COP30 shifts the focus from promises to delivery on coal transitions

COP30 climate change conference in Belém, Pará, Brazil
image: ©Heiness | iStock

As COP30 comes to an end in Brazil, the global spotlight is firmly on converting climate pledges into concrete action

After COP28 set ambitious goals to keep the 1.5°C target within reach, including commitments to scale down unabated coal and transition away from fossil fuels, this year’s conference is being framed as the moment countries must demonstrate real on-the-ground implementation.

Momentum builds, but the pace is still slow.

Recent years have seen significant progress in reducing reliance on coal. Since the signing of the Paris Agreement in 2015, the global coal project pipeline has shrunk by nearly two-thirds, and Latin America has now become the first continent free of planned coal projects. The rapid deployment of renewable energy is accelerating the shift, with the vast majority of new renewable installations in 2023 proving cheaper than new coal and even more affordable than many existing coal plants.

Across OECD countries, coal generation has dropped by half since 2015, and more than 60% of existing coal capacity is already retired or scheduled to close on a Paris-aligned timeline. This year also marks a global milestone where renewables have surpassed coal as the largest source of electricity generation.

Despite these developments, coal continues to provide about one-third of global electricity and remains responsible for 40% of energy sector emissions. The International Energy Agency warns that meeting the 1.5°C goal requires the immediate end of new unabated coal and the complete phase-out of existing plants by 2040. Current retirement rates fall far short of this trajectory, with only a quarter of the needed annual retirements achieved last year.

New PPCA members show growing global commitment

On the opening Monday of COP30 (17th November 2025), the Powering Past Coal Alliance (PPCA) welcomed two new members,  the Republic of Korea and Bahrain. Korea, home to the world’s seventh-largest coal fleet and a major industrial exporter, has now committed to halting new unabated coal construction and phasing out existing plants.

This shift is expected to strengthen its competitiveness by attracting industries seeking zero-carbon power and by reducing dependence on imported coal.

Bahrain joins as a country with no coal power generation and a pledge to avoid future coal development. Both nations have signalled their intention to work with other PPCA members to accelerate the global transition from coal to clean energy.
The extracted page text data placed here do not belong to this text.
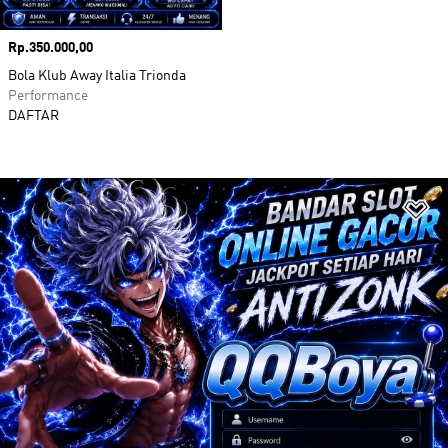
Harga
Rp.350.000,00
Bola Klub Away Italia Trionda
Performance
DAFTAR
Ta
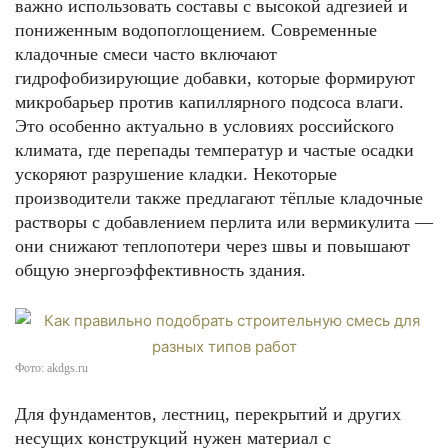
важно использовать составы с высокой адгезией и
пониженным водопоглощением. Современные
кладочные смеси часто включают
гидрофобизирующие добавки, которые формируют
микробарьер против капиллярного подсоса влаги.
Это особенно актуально в условиях российского
климата, где перепады температур и частые осадки
ускоряют разрушение кладки. Некоторые
производители также предлагают тёплые кладочные
растворы с добавлением перлита или вермикулита —
они снижают теплопотери через швы и повышают
общую энергоэффективность здания.
Фото: akdgs.ru
Для фундаментов, лестниц, перекрытий и других
несущих конструкций нужен материал с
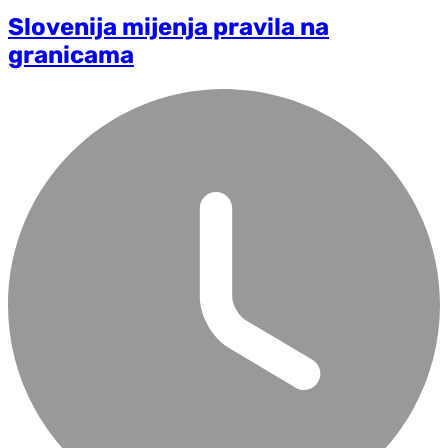
Slovenija mijenja pravila na
granicama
With these additions, 62 countries are now part of the PPCA, supported by dozens of subnational governments, major financial institutions, and utilities.

Farah Heliantina, Assistant Deputy for the Acceleration of Energy Transition at the Coordinating Ministry for Economic Affairs, Indonesia, said;

“Through the CTC, we are turning global commitment into real action, action that take place in power plan, investment decision and our commitment. Indonesia shares real experience as a country that still relies on coal yet is determined to move forward towards clean energy.”

Launch of a new plan to accelerate coal transitions

One of COP30’s main announcements is the release of the PPCA’s Plan to Accelerate Coal Transitions. Developed with 29 countries, financial institutions, and partner organisations, the plan outlines specific steps to scale up early coal retirement, expand clean energy deployment, and strengthen policy frameworks.

It aims to help translate the political commitments of COP28 into tangible progress and supports the COP30 Presidency’s focus on making this an “Implementation COP.”

The plan highlights ongoing efforts to expand financing for coal-to-clean transitions, including the Climate Investment Funds’ $1.6 billion ACT programme and emerging mechanisms designed to attract private capital. Examples of successful transition models are also highlighted through the PPCA’s Solutions Bank.

Additional reports expected at COP30 will explore how to expand the pipeline of coal-to-clean projects and assess how certain existing coal plants could operate flexibly to support renewable integration during the transition period. With tools, financing, and policy models increasingly available, the challenge now is to scale them quickly.